* Exercícios propostos
1. No texto sobre homoparentalidade, que autores salientam, no âmbito da Psicologia, a urgência de introduzir as temáticas LGBT nos curricula académicos?
2. Retome o texto sobre as atitudes face à homoparentalidade, dando-lhe seguimento a partir da sua última frase.

* Texto fornecido
★ ★ ★ ★
Os resultados desta investigação devem, no entanto, ser lidos com alguma cautela. Desde logo, porque a pequena magnitude dos efeitos impõe os necessários limites à generalização dos resultados para a situação natural. De salientar ainda que as avaliações feitas neste estudo se podem generalizar mais às famílias homoparentais adotivas do que a outras configurações homoparentais.

Provavelmente, situações de homoparentalidade na sequência de maternidade de substituição ou de inseminação/procriação medicamente assistida suscitariam diferentes atitudes. Finalmente, mesmo a utilização de um desenho semiexperimental, no qual os/as participantes foram confrontados/as apenas com uma situação, pode não ter impedido a manifestação da desejabilidade social.

Dado que a homoparentalidade diz respeito não aos pais e às mães, mas também à criança, estudos futuros deverão incluir, além de uma avaliação da competência parental, uma medida de antecipação do desenvolvimento da criança.

Adicionalmente, as atitudes relativamente à homoparentalidade poderão ser relacionadas com outras variáveis, cujo impacto será tido em conta em estudos futuros, tais como o sexo dos/as participantes, o contacto interpessoal com lésbicas e gays, as atitudes face a lésbicas e a gays ou a adesão a papéis de género tradicionais. O impacto da variável independente sexo da criança poderá também ser verificado em investigações subsequentes.

Não obstante as limitações apontadas, do presente trabalho decorrem algumas implicações. Dada a complexidade de temáticas que afetam a vida das famílias homoparentais (e. g., consequências de se pertencer a um grupo estigmatizado, falta de reconhecimento legal, receio de que os direitos parentais sejam usurpados, entre outras), o conhecimento dos desafios e especificidades desta configuração familiar é um elemento essencial para conhecer e lidar eficazmente com as necessidades de mães lésbicas, pais gays e seus filhos. Moleiro e Pinto (2009) salientam, no âmbito da Psicologia, a urgente necessidade [em Portugal] da introdução das temáticas LGBT nos curricula académicos das formações graduadas e pós­‑graduadas (p. 170). Também Oliveira, Pereira, Costa e Nogueira (2010) propõem, a criação de currículos onde a orientação sexual e a identidade de género sejam discutidas de forma não preconceituosa ' em todos os níveis escolares e académicos (p. 210). Os resultados do presente estudo chamam sobretudo a atenção para as atitudes dos/as futuros/as profissionais da rede social e para a necessidade da abordagem desta temática em diversas áreas de formação, em particular naquelas que preparam pessoas que possam vir a trabalhar diretamente com famílias homoparentais, como é o caso da amostra selecionada. Neste sentido, várias associações profissionais americanas se pronunciaram e emitiram diretrizes de caráter ético para os seus membros, no que diz respeito à defesa dos direitos e não discriminação das famílias homoparentais. Destacam­‑se, nomeadamente, as tomadas de posição de médicos, psicólogos, psicanalistas, juristas ou assistentes sociais (APA, 2005).
★ ★ ★ ★
* Linhas de dados
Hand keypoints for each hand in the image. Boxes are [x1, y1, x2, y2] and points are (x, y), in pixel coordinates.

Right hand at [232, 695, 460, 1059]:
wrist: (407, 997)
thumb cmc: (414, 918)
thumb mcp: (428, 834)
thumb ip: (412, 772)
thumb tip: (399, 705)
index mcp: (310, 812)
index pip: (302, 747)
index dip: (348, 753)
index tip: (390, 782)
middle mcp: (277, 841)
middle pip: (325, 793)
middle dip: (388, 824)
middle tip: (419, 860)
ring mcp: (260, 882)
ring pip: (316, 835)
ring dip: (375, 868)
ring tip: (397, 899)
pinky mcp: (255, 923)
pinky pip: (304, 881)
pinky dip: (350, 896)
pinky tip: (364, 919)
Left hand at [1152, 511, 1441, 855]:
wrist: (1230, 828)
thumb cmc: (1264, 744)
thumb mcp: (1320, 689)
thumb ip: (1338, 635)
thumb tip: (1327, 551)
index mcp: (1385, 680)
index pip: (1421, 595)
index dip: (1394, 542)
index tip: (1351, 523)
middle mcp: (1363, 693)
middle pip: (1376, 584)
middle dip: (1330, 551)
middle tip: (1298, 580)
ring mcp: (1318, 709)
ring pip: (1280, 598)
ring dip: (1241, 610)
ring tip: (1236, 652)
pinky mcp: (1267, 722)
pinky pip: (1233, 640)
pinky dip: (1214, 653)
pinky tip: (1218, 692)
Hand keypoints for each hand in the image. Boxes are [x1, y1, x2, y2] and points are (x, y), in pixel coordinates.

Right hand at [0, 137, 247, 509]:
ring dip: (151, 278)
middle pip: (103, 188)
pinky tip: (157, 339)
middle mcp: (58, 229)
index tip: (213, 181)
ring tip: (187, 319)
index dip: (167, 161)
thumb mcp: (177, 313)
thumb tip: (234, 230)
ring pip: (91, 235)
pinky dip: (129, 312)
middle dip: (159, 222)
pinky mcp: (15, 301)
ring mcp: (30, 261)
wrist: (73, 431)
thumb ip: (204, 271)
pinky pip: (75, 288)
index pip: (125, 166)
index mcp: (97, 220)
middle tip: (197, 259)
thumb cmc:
★ ★ ★ ★
* Resultados esperados
1. Moleiro e Pinto (2009).

2.
Finalmente, uma abordagem, originalmente no domínio da psicoterapia, que se mostrou útil para ajudar as pessoas LGB a lidar com a discriminação de que são objeto, é o chamado Modelo Afirmativo Gay (Carneiro, 2009; Davies & Neal, 2000). Este consiste num conjunto de princípios que orientam a intervenção psicológica junto de pessoas LGB, redirecionando o foco de atenção da pessoa e, acrescentamos nós, da família homoparental, para o contexto homofóbico em que se inserem. Carneiro (2009) salienta a importância desta abordagem se estender a outros domínios da Psicologia que não apenas o da psicoterapia, propondo que se fale antes de uma Psicologia Afirmativa Gay. Permitimo­‑nos ir um pouco mais longe, sublinhando a necessidade de alargar o compromisso com estes propósitos afirmativos a todos os cursos que preparam pessoas para lidar com pessoas.

Seria, assim, mais adequado falar de uma Intervenção Social Afirmativa Gay.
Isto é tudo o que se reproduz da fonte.